But researchers in Norway and the Netherlands, known for their water technology know-how, say there is room for other alternatives given the world's ever-growing appetite for energy.

_WATER BATTERY AND HOTDOGS_

The new devices are based on a natural process -- when a river runs into the ocean, a huge amount of energy is unleashed because of the difference in salt concentration.

"It's basically harvesting the energy that comes free from a natural process," Wetsus managing director Johannes Boonstra said in his agency's laboratory in the Dutch town of Leeuwarden.

"You have the fuel for free and it's very sustainable -- no greenhouse gas emissions."

The two projects use different methods to harness the electricity -- the Dutch apply something called reverse electrodialysis while the Norwegians use a kind of osmosis.

Both methods rely on membranes or thin films made of special material used for chemical separation. In the Dutch project, separation is done by membranes using an electrical current.

"It works like a water battery," Wetsus project manager Sybrand Metz said.
===
Stated goal a
Collect each line in the rows below that contains the string "newSketch".

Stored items
===
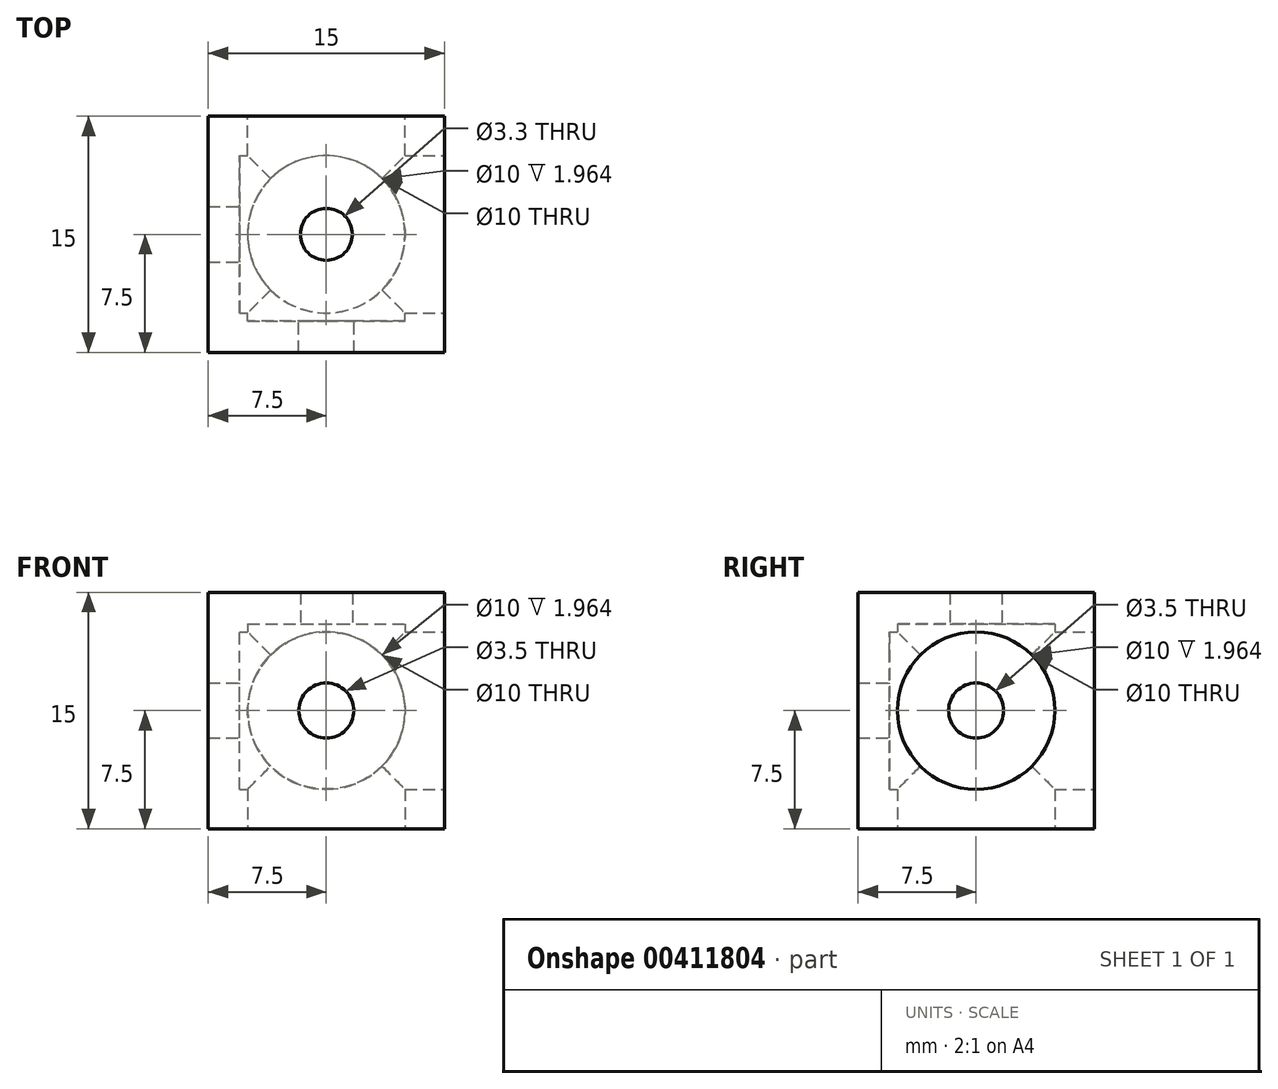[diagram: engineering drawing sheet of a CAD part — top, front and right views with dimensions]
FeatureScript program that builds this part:
annotation { "Feature Type Name" : "Feature", "Feature Type Description" : "" }
export const myFeature = defineFeature(function(context is Context, id is Id, definition is map)
    precondition{}
    {
        {
            var Q0;
            Q0=qCreatedBy(makeId("Front.planeOp"),FACE);
            var sketch = newSketch(context, id + "F0", { "sketchPlane" : qUnion([Q0])});
            skLineSegment(sketch, "E0.bottom", {"start": v(-7.5, 7.5) * mm, "end": v(7.5, 7.5) * mm});
            skLineSegment(sketch, "E0.top", {"start": v(-7.5, -7.5) * mm, "end": v(7.5, -7.5) * mm});
            skLineSegment(sketch, "E0.left", {"start": v(-7.5, 7.5) * mm, "end": v(-7.5, -7.5) * mm});
            skLineSegment(sketch, "E0.right", {"start": v(7.5, 7.5) * mm, "end": v(7.5, -7.5) * mm});
            skCircle(sketch, "E1", {"center": v(0, 0) * mm, "radius": 1.75 * mm});
            skSolve(sketch);
        }
        {
            var Q0;
            Q0 = qSketchRegion(id + "F0", true);
            extrude(context, id + "F1", {"entities" : qUnion([Q0]), "depth" : 15 * mm});
        }
        {
            var Q0;
            Q0=makeQuery(id+"F0.imprint","IMPRINT",FACE,{"disambiguationData":[TD([[makeQuery(id+"F0.imprint","IMPRINT",EDGE,{"derivedFrom":sQuery(id+"F0.wireOp",EDGE,"E0.bottom")}),-1.0]])]});
            var sketch = newSketch(context, id + "F2", { "sketchPlane" : qUnion([Q0])});
            skCircle(sketch, "E2", {"center": v(0, 0) * mm, "radius": 5 * mm});
            skSolve(sketch);
        }
        {
            var Q0;
            Q0 = qSketchRegion(id + "F2", true);
            var Q1;
            Q1=sQuery(id+"F2.wireOp",EDGE,"E2");
            extrude(context, id + "F3", {"entities" : qUnion([Q0]), "operationType" : NewBodyOperationType.REMOVE, "surfaceEntities" : qUnion([Q1]), "depth" : 13 * mm});
        }
        {
            var Q0;
            Q0=makeQuery(id+"F1.opExtrude","SWEPT_FACE",FACE,{"disambiguationData":[OSD([sQuery(id+"F0.wireOp",EDGE,"E0.right")])]});
            var sketch = newSketch(context, id + "F4", { "sketchPlane" : qUnion([Q0])});
            skCircle(sketch, "E3", {"center": v(-7.5, 0) * mm, "radius": 1.75 * mm});
            skCircle(sketch, "E4", {"center": v(-7.5, 0) * mm, "radius": 5 * mm});
            skSolve(sketch);
        }
        {
            var Q0;
            Q0=makeQuery(id+"F4.imprint","IMPRINT",FACE,{"disambiguationData":[TD([[makeQuery(id+"F4.imprint","IMPRINT",EDGE,{"derivedFrom":sQuery(id+"F4.wireOp",EDGE,"E3")}),1.0]])]});
            extrude(context, id + "F5", {"entities" : qUnion([Q0]), "operationType" : NewBodyOperationType.REMOVE, "oppositeDirection" : true, "depth" : 15 * mm});
        }
        {
            var Q0;
            Q0 = qSketchRegion(id + "F4", true);
            extrude(context, id + "F6", {"entities" : qUnion([Q0]), "operationType" : NewBodyOperationType.REMOVE, "oppositeDirection" : true, "depth" : 13 * mm});
        }
        {
            var Q0;
            Q0=makeQuery(id+"F1.opExtrude","SWEPT_FACE",FACE,{"disambiguationData":[OSD([sQuery(id+"F0.wireOp",EDGE,"E0.top")])]});
            var sketch = newSketch(context, id + "F7", { "sketchPlane" : qUnion([Q0])});
            skCircle(sketch, "E5", {"center": v(0, 7.5) * mm, "radius": 1.65 * mm});
            skCircle(sketch, "E6", {"center": v(0, 7.5) * mm, "radius": 5 * mm});
            skSolve(sketch);
        }
        {
            var Q0;
            Q0=makeQuery(id+"F7.imprint","IMPRINT",FACE,{"disambiguationData":[TD([[makeQuery(id+"F7.imprint","IMPRINT",EDGE,{"derivedFrom":sQuery(id+"F7.wireOp",EDGE,"E5")}),1.0]])]});
            extrude(context, id + "F8", {"entities" : qUnion([Q0]), "operationType" : NewBodyOperationType.REMOVE, "oppositeDirection" : true, "depth" : 15 * mm});
        }
        {
            var Q0;
            Q0=makeQuery(id+"F7.imprint","IMPRINT",FACE,{"disambiguationData":[TD([[makeQuery(id+"F7.imprint","IMPRINT",EDGE,{"derivedFrom":sQuery(id+"F7.wireOp",EDGE,"E5")}),-1.0]])]});
            var Q1;
            Q1=sQuery(id+"F7.wireOp",EDGE,"E6");
            extrude(context, id + "F9", {"entities" : qUnion([Q0]), "operationType" : NewBodyOperationType.REMOVE, "surfaceEntities" : qUnion([Q1]), "oppositeDirection" : true, "depth" : 13 * mm});
        }
    });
===
Stated goal b
Extract the full text above about generating energy where rivers meet the sea, copying it word for word.

Problem solution a
            var sketch = newSketch(context, id + "F0", { "sketchPlane" : qUnion([Q0])});
            var sketch = newSketch(context, id + "F2", { "sketchPlane" : qUnion([Q0])});
            var sketch = newSketch(context, id + "F4", { "sketchPlane" : qUnion([Q0])});
            var sketch = newSketch(context, id + "F7", { "sketchPlane" : qUnion([Q0])});

Problem solution b
But researchers in Norway and the Netherlands, known for their water technology know-how, say there is room for other alternatives given the world's ever-growing appetite for energy.

_WATER BATTERY AND HOTDOGS_

The new devices are based on a natural process -- when a river runs into the ocean, a huge amount of energy is unleashed because of the difference in salt concentration.

"It's basically harvesting the energy that comes free from a natural process," Wetsus managing director Johannes Boonstra said in his agency's laboratory in the Dutch town of Leeuwarden.

"You have the fuel for free and it's very sustainable -- no greenhouse gas emissions."

The two projects use different methods to harness the electricity -- the Dutch apply something called reverse electrodialysis while the Norwegians use a kind of osmosis.

Both methods rely on membranes or thin films made of special material used for chemical separation. In the Dutch project, separation is done by membranes using an electrical current.

"It works like a water battery," Wetsus project manager Sybrand Metz said.